Along with that, you can use Twitter for trending topics. Even CNN has a “news pulse” that can give you an idea of what is becoming important to audiences.

Being able to adapt and relate your content to these trends can help drive traffic to your content. With the search engines now incorporating social media platforms into their results and showing what’s shared for keywords that are searched upon, keeping up on the trends becomes even more important to content creation.

4. Don’t Expect to go Viral, but be Prepared

No one can ever guarantee that a piece of content is going to go viral. What evokes reaction in the creator might not do the same to the viewer.

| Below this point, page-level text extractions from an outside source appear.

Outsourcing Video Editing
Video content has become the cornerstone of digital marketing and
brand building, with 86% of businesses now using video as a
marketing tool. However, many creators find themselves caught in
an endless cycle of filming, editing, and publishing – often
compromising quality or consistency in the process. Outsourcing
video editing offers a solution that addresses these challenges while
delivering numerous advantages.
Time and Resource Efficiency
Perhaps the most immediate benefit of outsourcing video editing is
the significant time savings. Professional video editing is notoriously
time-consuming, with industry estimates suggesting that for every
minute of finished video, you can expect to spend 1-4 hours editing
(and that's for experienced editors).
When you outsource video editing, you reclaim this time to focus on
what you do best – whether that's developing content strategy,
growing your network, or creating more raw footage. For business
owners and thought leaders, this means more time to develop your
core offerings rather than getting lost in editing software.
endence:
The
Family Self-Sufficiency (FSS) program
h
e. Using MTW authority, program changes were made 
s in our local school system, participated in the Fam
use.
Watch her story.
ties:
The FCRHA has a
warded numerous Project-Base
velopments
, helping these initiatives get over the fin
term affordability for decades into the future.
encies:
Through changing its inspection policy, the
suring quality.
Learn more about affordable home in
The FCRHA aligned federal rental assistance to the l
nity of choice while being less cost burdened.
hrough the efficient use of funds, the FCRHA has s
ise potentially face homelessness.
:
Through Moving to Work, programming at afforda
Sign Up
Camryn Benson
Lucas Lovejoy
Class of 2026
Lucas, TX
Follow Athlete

A lot of factors cause something to just “take off” — from emotions, to ease of sharing, to even industry and niche factors. It’s tough to make those guarantees with cookie-cutter approaches.

It’s important to make sure you have the right environment and are able to capitalize on your content if it does go viral. How will you measure success? How can you turn the traffic into conversions? Planning ahead is vital for capitalizing if your content does go viral.

5. Optimize and Integrate All Your Digital Assets

If you create a video, make sure you create a transcript, make it easy to share, and provide some content around the video so that when both users and search engines encounter your digital assets they can relate it back to the idea, story, or concept you’re trying to relate. The same goes for any photos, audio pieces, or infographics.

Titles, descriptions, tags, and even links go a long way to optimizing your digital assets as well, so plan ahead for all of your content, not just the written form.

Integration across multiple platforms whether its social media, SEO, e-mail, or offline is just as important as creating the content for a particular marketing medium.